| Exercise |
Pull out of the data below the stretch of lines bounded by the one containing "- [multipliers](#multipliers) defining" and the one containing "pastes without yanking", both bounds included, unchanged.

| Data supplied |
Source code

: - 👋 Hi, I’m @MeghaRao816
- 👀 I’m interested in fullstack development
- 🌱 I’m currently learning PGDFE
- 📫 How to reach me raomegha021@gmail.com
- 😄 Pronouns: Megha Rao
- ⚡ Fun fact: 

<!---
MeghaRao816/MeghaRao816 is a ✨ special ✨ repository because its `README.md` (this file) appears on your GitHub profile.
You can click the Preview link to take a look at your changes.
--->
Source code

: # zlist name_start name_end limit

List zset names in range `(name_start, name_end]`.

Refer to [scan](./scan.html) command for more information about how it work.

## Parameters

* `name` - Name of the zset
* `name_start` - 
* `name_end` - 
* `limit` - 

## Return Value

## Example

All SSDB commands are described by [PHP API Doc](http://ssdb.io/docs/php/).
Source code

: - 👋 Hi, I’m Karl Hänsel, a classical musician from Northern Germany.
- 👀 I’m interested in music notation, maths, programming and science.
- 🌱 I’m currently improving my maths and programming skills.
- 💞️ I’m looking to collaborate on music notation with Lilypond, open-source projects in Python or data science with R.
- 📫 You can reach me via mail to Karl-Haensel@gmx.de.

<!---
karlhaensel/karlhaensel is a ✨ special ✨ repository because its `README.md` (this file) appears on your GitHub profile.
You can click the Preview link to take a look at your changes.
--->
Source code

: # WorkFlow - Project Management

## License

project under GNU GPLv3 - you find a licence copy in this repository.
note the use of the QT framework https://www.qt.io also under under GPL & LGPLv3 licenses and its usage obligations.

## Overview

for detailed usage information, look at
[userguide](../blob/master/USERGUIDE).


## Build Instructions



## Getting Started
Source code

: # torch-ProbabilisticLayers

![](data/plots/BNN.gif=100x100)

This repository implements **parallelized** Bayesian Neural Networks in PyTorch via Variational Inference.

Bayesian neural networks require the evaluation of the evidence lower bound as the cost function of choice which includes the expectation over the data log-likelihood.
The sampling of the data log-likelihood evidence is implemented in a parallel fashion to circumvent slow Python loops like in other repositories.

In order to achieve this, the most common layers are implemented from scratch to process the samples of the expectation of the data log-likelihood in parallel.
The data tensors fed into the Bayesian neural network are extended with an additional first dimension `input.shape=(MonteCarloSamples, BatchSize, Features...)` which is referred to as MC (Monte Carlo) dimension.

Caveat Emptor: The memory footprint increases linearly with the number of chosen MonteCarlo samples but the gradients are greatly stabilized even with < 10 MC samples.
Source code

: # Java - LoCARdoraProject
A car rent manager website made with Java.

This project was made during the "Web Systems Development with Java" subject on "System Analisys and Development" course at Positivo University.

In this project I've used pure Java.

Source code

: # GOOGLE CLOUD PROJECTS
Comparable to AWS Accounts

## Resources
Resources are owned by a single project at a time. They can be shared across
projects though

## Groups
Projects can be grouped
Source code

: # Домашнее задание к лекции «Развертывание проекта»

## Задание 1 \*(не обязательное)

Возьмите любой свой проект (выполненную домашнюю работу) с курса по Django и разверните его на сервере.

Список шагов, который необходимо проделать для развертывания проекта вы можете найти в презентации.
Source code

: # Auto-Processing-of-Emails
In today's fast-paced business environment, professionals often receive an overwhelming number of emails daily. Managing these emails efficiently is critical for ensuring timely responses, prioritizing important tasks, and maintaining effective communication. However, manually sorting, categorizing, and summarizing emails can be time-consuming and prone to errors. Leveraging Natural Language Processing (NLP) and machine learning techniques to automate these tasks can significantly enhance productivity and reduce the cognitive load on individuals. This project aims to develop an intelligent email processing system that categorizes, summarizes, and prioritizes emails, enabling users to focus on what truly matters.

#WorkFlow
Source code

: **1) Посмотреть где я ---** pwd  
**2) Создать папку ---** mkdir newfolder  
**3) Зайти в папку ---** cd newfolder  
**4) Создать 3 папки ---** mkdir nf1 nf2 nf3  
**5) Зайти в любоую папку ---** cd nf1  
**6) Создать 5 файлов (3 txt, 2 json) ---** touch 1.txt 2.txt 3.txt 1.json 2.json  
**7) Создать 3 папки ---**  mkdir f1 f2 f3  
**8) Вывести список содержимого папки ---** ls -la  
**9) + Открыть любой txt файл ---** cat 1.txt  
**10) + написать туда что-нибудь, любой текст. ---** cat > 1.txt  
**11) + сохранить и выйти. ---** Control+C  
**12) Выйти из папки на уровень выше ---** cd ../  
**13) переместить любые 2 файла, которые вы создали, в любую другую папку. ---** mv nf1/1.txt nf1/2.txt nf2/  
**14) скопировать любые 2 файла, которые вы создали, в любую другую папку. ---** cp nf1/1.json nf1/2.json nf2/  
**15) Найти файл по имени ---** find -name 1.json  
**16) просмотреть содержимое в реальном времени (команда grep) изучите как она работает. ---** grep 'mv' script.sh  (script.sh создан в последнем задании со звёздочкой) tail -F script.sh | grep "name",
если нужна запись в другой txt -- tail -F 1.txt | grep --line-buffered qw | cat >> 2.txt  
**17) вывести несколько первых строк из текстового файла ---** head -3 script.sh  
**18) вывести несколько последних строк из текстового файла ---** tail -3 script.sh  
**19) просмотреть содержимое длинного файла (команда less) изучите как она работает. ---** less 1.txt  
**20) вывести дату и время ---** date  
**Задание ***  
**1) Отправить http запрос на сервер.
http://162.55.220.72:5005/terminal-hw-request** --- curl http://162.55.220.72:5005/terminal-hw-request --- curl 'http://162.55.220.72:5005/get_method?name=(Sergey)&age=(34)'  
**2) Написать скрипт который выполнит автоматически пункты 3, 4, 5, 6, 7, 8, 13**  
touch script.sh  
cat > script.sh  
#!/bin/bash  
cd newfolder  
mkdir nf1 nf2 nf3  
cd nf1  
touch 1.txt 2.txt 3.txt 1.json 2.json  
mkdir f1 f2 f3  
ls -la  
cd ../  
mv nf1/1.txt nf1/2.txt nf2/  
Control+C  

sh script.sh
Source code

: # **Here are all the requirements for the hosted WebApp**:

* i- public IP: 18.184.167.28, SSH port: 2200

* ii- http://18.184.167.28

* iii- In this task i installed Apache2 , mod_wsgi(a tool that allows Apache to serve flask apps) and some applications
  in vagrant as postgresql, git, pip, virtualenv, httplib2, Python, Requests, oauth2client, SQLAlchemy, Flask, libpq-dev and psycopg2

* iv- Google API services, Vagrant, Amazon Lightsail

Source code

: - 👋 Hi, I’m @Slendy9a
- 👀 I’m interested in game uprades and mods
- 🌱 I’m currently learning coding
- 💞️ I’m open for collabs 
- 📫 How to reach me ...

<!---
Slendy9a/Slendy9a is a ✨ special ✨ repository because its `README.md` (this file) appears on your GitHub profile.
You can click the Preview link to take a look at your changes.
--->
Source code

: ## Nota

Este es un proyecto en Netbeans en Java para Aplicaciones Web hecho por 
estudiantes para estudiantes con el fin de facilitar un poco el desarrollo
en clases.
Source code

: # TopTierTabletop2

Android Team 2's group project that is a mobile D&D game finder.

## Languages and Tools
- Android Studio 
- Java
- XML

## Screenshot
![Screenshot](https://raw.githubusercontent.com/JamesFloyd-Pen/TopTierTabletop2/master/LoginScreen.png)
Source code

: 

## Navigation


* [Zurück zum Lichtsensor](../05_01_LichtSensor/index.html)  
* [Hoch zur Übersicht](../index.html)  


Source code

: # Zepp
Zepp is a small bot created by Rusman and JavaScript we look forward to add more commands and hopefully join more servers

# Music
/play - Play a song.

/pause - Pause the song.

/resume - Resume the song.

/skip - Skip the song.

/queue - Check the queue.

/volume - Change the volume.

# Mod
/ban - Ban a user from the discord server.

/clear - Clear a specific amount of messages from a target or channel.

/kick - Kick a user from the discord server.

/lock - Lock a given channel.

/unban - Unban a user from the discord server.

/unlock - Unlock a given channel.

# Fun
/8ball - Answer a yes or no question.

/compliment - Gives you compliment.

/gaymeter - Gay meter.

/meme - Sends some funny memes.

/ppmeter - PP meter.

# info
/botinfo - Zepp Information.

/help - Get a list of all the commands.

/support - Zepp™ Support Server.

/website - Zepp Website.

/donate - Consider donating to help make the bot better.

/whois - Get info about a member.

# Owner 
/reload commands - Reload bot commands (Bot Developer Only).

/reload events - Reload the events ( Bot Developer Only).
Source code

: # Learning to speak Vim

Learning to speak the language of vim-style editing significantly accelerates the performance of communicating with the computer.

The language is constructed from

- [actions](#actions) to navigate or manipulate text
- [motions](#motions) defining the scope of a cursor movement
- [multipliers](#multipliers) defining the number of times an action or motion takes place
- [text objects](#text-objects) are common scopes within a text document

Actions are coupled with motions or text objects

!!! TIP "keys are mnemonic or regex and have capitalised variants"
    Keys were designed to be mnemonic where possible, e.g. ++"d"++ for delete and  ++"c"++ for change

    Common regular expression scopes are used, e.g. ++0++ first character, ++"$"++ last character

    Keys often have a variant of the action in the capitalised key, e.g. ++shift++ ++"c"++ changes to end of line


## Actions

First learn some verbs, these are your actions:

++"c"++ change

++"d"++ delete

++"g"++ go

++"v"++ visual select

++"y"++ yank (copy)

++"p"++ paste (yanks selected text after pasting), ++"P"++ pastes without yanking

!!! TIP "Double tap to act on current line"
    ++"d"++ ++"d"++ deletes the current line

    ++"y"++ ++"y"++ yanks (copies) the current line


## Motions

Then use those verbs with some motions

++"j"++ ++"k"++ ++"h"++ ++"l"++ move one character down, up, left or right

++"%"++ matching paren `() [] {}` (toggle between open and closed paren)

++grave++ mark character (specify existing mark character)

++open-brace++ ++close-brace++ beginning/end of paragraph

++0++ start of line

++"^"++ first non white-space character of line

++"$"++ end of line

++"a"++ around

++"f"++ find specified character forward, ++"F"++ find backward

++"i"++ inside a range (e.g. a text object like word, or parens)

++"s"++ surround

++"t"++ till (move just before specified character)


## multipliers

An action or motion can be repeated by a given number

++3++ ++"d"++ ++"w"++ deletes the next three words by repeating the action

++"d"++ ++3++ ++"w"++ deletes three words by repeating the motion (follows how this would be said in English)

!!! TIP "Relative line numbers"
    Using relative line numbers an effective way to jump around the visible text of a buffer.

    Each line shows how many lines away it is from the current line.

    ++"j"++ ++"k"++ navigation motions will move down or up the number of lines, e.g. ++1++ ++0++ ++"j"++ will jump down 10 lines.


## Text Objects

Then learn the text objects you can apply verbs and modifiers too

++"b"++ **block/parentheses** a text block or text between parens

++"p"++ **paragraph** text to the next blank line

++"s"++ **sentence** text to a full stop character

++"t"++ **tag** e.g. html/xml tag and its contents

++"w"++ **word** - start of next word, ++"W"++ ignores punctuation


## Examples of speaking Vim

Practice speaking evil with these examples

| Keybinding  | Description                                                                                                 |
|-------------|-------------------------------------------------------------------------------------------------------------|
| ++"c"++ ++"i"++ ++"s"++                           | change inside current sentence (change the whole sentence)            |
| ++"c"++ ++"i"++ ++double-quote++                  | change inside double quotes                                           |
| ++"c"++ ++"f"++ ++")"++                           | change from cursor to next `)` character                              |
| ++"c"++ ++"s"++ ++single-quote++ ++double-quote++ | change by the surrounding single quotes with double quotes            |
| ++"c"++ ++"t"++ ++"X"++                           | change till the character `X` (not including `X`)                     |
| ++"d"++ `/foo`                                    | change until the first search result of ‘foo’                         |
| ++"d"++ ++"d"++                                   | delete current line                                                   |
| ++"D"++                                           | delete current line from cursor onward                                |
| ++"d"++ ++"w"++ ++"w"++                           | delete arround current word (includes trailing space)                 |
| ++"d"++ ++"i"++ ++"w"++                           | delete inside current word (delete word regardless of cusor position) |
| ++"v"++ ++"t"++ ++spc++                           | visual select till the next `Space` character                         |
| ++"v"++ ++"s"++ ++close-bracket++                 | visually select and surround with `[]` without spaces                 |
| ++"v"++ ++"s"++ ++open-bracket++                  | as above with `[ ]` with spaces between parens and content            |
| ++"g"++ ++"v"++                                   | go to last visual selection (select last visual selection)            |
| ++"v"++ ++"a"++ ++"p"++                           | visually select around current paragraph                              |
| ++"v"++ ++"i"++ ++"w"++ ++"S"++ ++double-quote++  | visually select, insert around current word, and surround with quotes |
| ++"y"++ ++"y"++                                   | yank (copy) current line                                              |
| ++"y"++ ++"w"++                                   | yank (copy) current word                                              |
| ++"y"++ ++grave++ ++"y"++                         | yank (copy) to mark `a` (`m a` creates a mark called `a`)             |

| Answer space |
- [multipliers](#multipliers) defining the number of times an action or motion takes place
- [text objects](#text-objects) are common scopes within a text document

Actions are coupled with motions or text objects

!!! TIP "keys are mnemonic or regex and have capitalised variants"
    Keys were designed to be mnemonic where possible, e.g. ++"d"++ for delete and  ++"c"++ for change

    Common regular expression scopes are used, e.g. ++0++ first character, ++"$"++ last character

    Keys often have a variant of the action in the capitalised key, e.g. ++shift++ ++"c"++ changes to end of line


## Actions

First learn some verbs, these are your actions:

++"c"++ change

++"d"++ delete

++"g"++ go

++"v"++ visual select

++"y"++ yank (copy)

++"p"++ paste (yanks selected text after pasting), ++"P"++ pastes without yanking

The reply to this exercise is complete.